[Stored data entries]

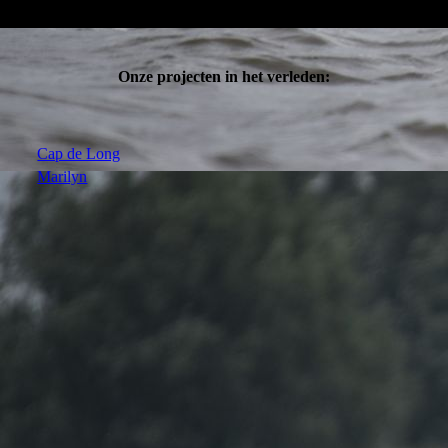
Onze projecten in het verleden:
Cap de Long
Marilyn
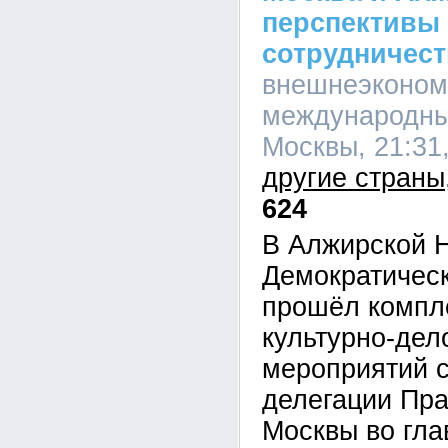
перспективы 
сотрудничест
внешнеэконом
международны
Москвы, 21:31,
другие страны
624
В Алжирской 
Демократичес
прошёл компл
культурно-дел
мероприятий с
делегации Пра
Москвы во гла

Action item ::
Write out exactly the final stretch of the records: the line containing "культурно-дел" and every line after it, through the last, and nothing else.

Exercise result ::
культурно-дел
мероприятий с
делегации Пра
Москвы во гла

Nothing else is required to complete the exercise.